Focus
01/11/2008

Réussir le dépistage organisé du cancer du sein

Jean-Pierre Giordanella, médecin de santé publique

En compromettant le caractère égalitaire et éthique d’une démarche fondée sur l’adhésion du plus grand nombre, l’inobservance du protocole du dépistage organisé du cancer du sein peut-elle mettre en péril l’ensemble du dispositif et créer les conditions d’un accroissement des inégalités.

Les données publiées récemment par l’Institut de veille sanitaire (InVS) sont éloquentes : 2,1 millions de femmes ont participé au dépistage organisé du cancer du sein en 2007, soit un peu plus de la moitié de la population cible, et 12 413 cancers du sein ont été découverts en 2005, soit 42 % des cas affectant la tranche d’âge des femmes de 50 à 74 ans. Ces chiffres remarquables soulignent également une réalité contrastée. Tous les départements ne sont pas au même niveau de participation et si vingt d’entre eux ont atteint ou dépassé 60 %, beaucoup d’autres n’atteignent pas la moyenne et quelques uns ont des taux faibles, de l’ordre de 30 %.

Accessoire pour les unes…

Des gains incontestables sont bien observés mais l’objectif de 70 % de participation n’est pas encore atteint et l’on ne peut ignorer par ailleurs que le taux de couverture globale - totalisant le dépistage individuel et le dépistage organisé -, est plus élevé.
Ceci montre à l’évidence que nombre de femmes ne participent pas ou insuffisamment au dépistage organisé. Parmi elles, les femmes socialement vulnérables et éloignées des pratiques de prévention auxquelles il convient de porter une attention toute particulière, tant il est vrai - et de nombreuses études l’ont montré -, qu’il existe bien un lien entre la santé d’une personne et sa position dans la hiérarchie sociale. Leur faible participation au dépistage organisé en est une illustration de plus.
C’est pourquoi la réduction des inégalités est au cœur des politiques sociales et les valeurs de solidarité et de justice sociale constituent un enjeu pour tous : responsables institutionnels, professionnels de santé, éducateurs, associations partenaires…

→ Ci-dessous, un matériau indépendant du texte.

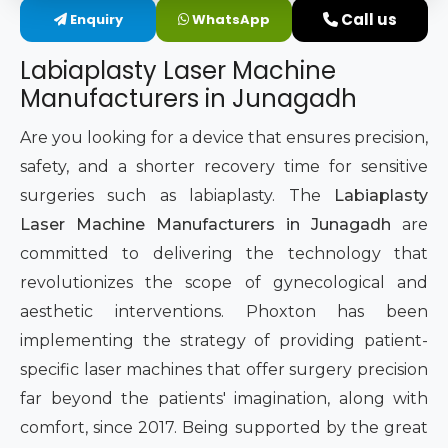
Call us
Enquiry
WhatsApp
Intimate Area Laser Treatment Device
Labiaplasty Laser Machine
Gynec Aesthetic Laser Equipment
Manufacturers in Junagadh
Non-surgical Vaginal Rejuvenation Laser
Are you looking for a device that ensures precision,
safety, and a shorter recovery time for sensitive
Labiaplasty Laser Machine
surgeries such as labiaplasty. The
Labiaplasty
Laser Machine Manufacturers in Junagadh
are
Laser for Vaginal Aesthetics
committed to delivering the technology that
revolutionizes the scope of gynecological and
aesthetic interventions. Phoxton has been
implementing the strategy of providing patient-
specific laser machines that offer surgery precision
far beyond the patients' imagination, along with
comfort, since 2017. Being supported by the great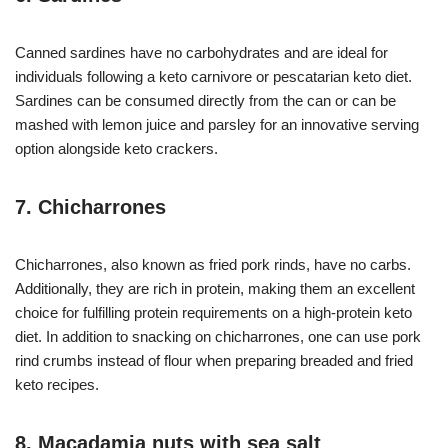
Canned sardines have no carbohydrates and are ideal for
individuals following a keto carnivore or pescatarian keto diet.
Sardines can be consumed directly from the can or can be
mashed with lemon juice and parsley for an innovative serving
option alongside keto crackers.
7. Chicharrones
Chicharrones, also known as fried pork rinds, have no carbs.
Additionally, they are rich in protein, making them an excellent
choice for fulfilling protein requirements on a high-protein keto
diet. In addition to snacking on chicharrones, one can use pork
rind crumbs instead of flour when preparing breaded and fried
keto recipes.
8. Macadamia nuts with sea salt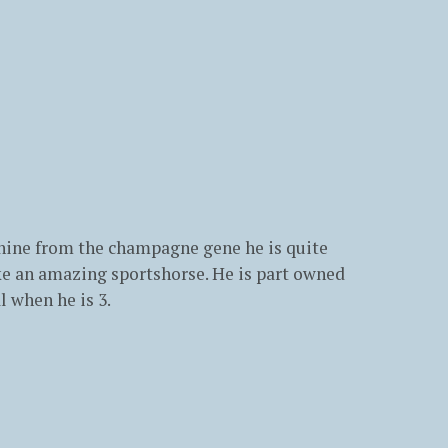
 shine from the champagne gene he is quite
ake an amazing sportshorse. He is part owned
l when he is 3.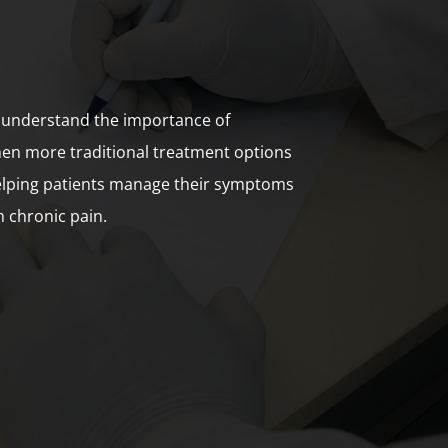
 understand the importance of
hen more traditional treatment options
helping patients manage their symptoms
m chronic pain.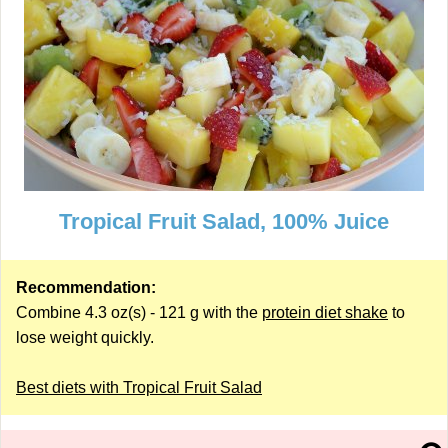
Tropical Fruit Salad, 100% Juice
Recommendation:
Combine 4.3 oz(s) - 121 g with the
protein diet shake
to
lose weight quickly.
Best diets with Tropical Fruit Salad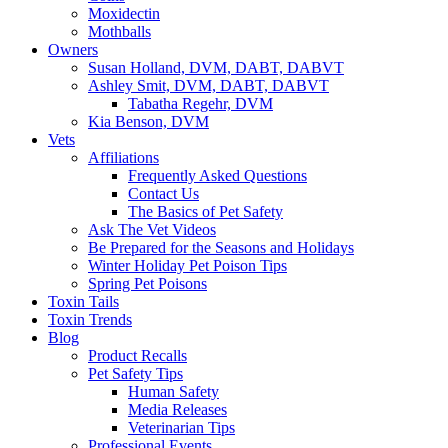
Moxidectin
Mothballs
Owners
Susan Holland, DVM, DABT, DABVT
Ashley Smit, DVM, DABT, DABVT
Tabatha Regehr, DVM
Kia Benson, DVM
Vets
Affiliations
Frequently Asked Questions
Contact Us
The Basics of Pet Safety
Ask The Vet Videos
Be Prepared for the Seasons and Holidays
Winter Holiday Pet Poison Tips
Spring Pet Poisons
Toxin Tails
Toxin Trends
Blog
Product Recalls
Pet Safety Tips
Human Safety
Media Releases
Veterinarian Tips
Professional Events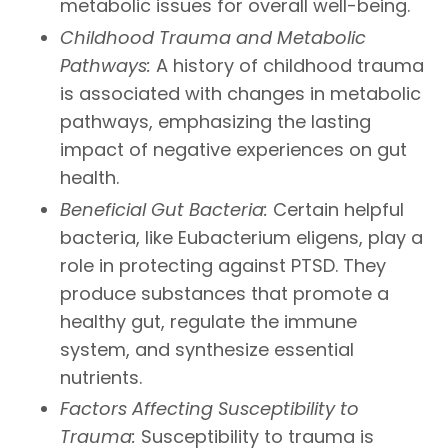
metabolic issues for overall well-being.
Childhood Trauma and Metabolic
Pathways:
A history of childhood trauma
is associated with changes in metabolic
pathways, emphasizing the lasting
impact of negative experiences on gut
health.
Beneficial Gut Bacteria:
Certain helpful
bacteria, like Eubacterium eligens, play a
role in protecting against PTSD. They
produce substances that promote a
healthy gut, regulate the immune
system, and synthesize essential
nutrients.
Factors Affecting Susceptibility to
Trauma:
Susceptibility to trauma is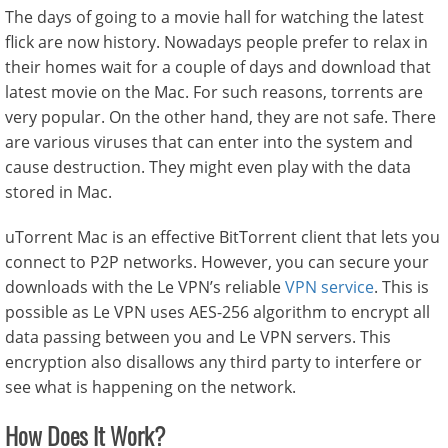
The days of going to a movie hall for watching the latest
flick are now history. Nowadays people prefer to relax in
their homes wait for a couple of days and download that
latest movie on the Mac. For such reasons, torrents are
very popular. On the other hand, they are not safe. There
are various viruses that can enter into the system and
cause destruction. They might even play with the data
stored in Mac.
uTorrent Mac is an effective BitTorrent client that lets you
connect to P2P networks. However, you can secure your
downloads with the Le VPN’s reliable
VPN service
. This is
possible as Le VPN uses AES-256 algorithm to encrypt all
data passing between you and Le VPN servers. This
encryption also disallows any third party to interfere or
see what is happening on the network.
How Does It Work?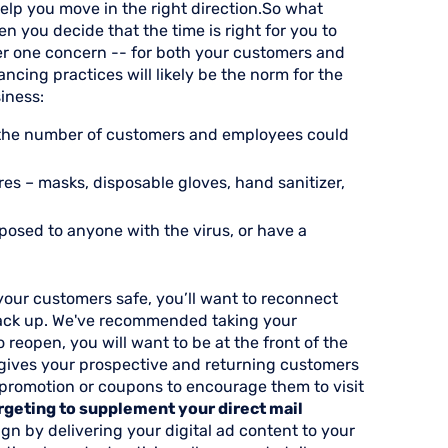
help you move in the right direction.So what
n you decide that the time is right for you to
er one concern -- for both your customers and
ancing practices will likely be the norm for the
iness:
ng the number of customers and employees could
s – masks, disposable gloves, hand sanitizer,
posed to anyone with the virus, or have a
our customers safe, you’ll want to reconnect
 back up. We've recommended taking your
 reopen, you will want to be at the front of the
gives your prospective and returning customers
 promotion or coupons to encourage them to visit
geting to supplement your direct mail
gn by delivering your digital ad content to your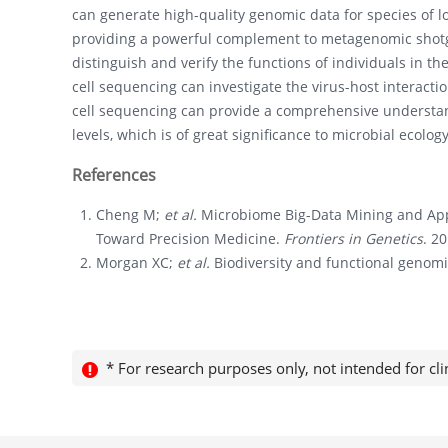
can generate high-quality genomic data for species of
providing a powerful complement to metagenomic shotg
distinguish and verify the functions of individuals in t
cell sequencing can investigate the virus-host interacti
cell sequencing can provide a comprehensive understa
levels, which is of great significance to microbial ecolo
References
Cheng M;
et al.
Microbiome Big-Data Mining and App
Toward Precision Medicine.
Frontiers in Genetics
. 2
Morgan XC;
et al.
Biodiversity and functional genom
* For research purposes only, not intended for cli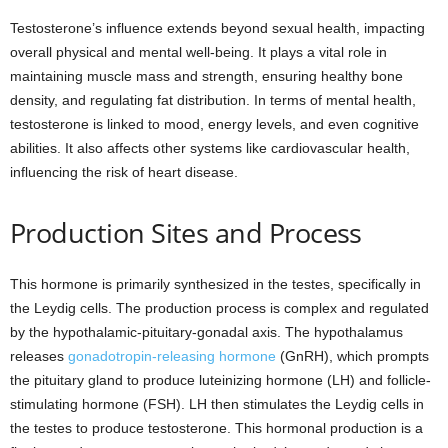
Testosterone’s influence extends beyond sexual health, impacting
overall physical and mental well-being. It plays a vital role in
maintaining muscle mass and strength, ensuring healthy bone
density, and regulating fat distribution. In terms of mental health,
testosterone is linked to mood, energy levels, and even cognitive
abilities. It also affects other systems like cardiovascular health,
influencing the risk of heart disease.
Production Sites and Process
This hormone is primarily synthesized in the testes, specifically in
the Leydig cells. The production process is complex and regulated
by the hypothalamic-pituitary-gonadal axis. The hypothalamus
releases
gonadotropin-releasing hormone
(GnRH), which prompts
the pituitary gland to produce luteinizing hormone (LH) and follicle-
stimulating hormone (FSH). LH then stimulates the Leydig cells in
the testes to produce testosterone. This hormonal production is a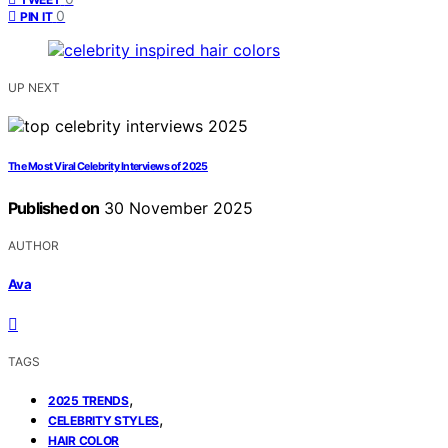
0
PIN IT
UP NEXT
The Most Viral Celebrity Interviews of 2025
Published on
30 November 2025
AUTHOR
Ava
TAGS
,
2025 TRENDS
,
CELEBRITY STYLES
HAIR COLOR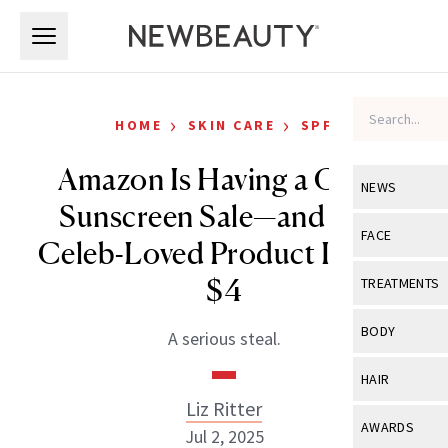
Skip to main content
Skip to main content
›
›
HOME
SKIN CARE
SPF
Amazon Is Having a Crazy
NEWS
Sunscreen Sale—and This
View All
Ne
FACE
Celeb-Loved Product Is Only
Celebrity
View All
Fac
$4
TREATMENTS
New Launch
Acne
View All
Tre
BODY
A serious steal.
Treatment 
Anti-Aging
Neurotoxin
View All
Bo
HAIR
Industry & 
Celebrity
Fillers
Liz Ritter
Skin Care
View All
Hair
AWARDS
Jul 2, 2025
Eye Care
Lasers & En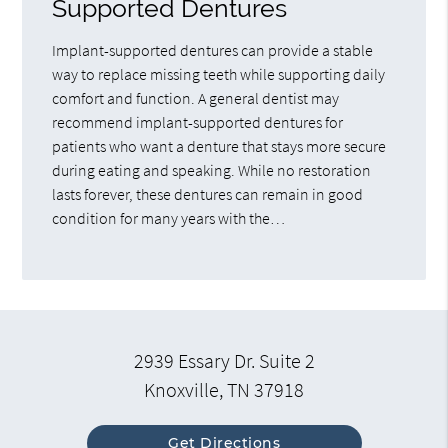
Supported Dentures
Implant-supported dentures can provide a stable
way to replace missing teeth while supporting daily
comfort and function. A general dentist may
recommend implant-supported dentures for
patients who want a denture that stays more secure
during eating and speaking. While no restoration
lasts forever, these dentures can remain in good
condition for many years with the…
2939 Essary Dr. Suite 2
Knoxville, TN 37918
Get Directions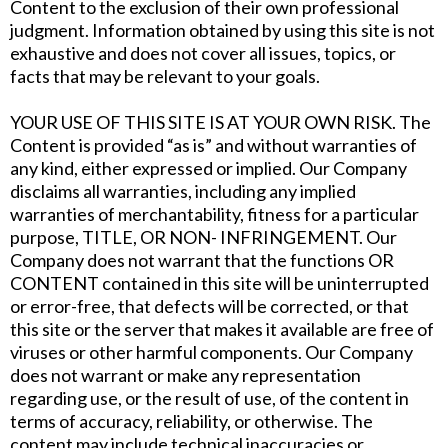
Content to the exclusion of their own professional
judgment. Information obtained by using this site is not
exhaustive and does not cover all issues, topics, or
facts that may be relevant to your goals.
YOUR USE OF THIS SITE IS AT YOUR OWN RISK. The
Content is provided “as is” and without warranties of
any kind, either expressed or implied. Our Company
disclaims all warranties, including any implied
warranties of merchantability, fitness for a particular
purpose, TITLE, OR NON- INFRINGEMENT. Our
Company does not warrant that the functions OR
CONTENT contained in this site will be uninterrupted
or error-free, that defects will be corrected, or that
this site or the server that makes it available are free of
viruses or other harmful components. Our Company
does not warrant or make any representation
regarding use, or the result of use, of the content in
terms of accuracy, reliability, or otherwise. The
content may include technical inaccuracies or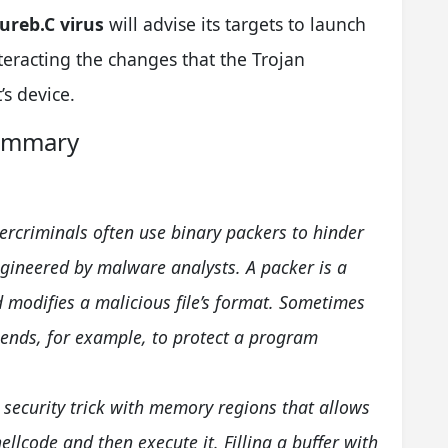
ureb.C virus
will advise its targets to launch
teracting the changes that the Trojan
’s device.
Summary
ercriminals often use binary packers to hinder
gineered by malware analysts. A packer is a
 modifies a malicious file’s format. Sometimes
 ends, for example, to protect a program
a security trick with memory regions that allows
hellcode and then execute it. Filling a buffer with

…contraignant pour d’autres

Pour d’autres, plus nombreuses encore, la pratique d’un dépistage individuel demeure inchangée. Plusieurs éléments sont avancés pour l’expliquer tels que l’ancienneté des pratiques, l’absence de prescription directe, les déterminants sociaux économiques voire les contraintes du dépistage organisé.
Cette réalité, plus marquée dans certains départements que dans d’autres, et dont la pertinence n’est plus établie, appelle à renforcer la communication sur les qualités du dépistage organisé et invite à accompagner plus fortement les praticiens dans l’information  et les conseils qu’ils prodiguent à leurs  patientes.
Sans cela un risque existe de prêter moins de crédit au dépistage organisé, d’en diminuer l’étendue et l’efficience et partant, de maintenir les inégalités sociales dont la réduction - par l’équité d’accès et l’adhésion volontaire -, représente un impératif éthique.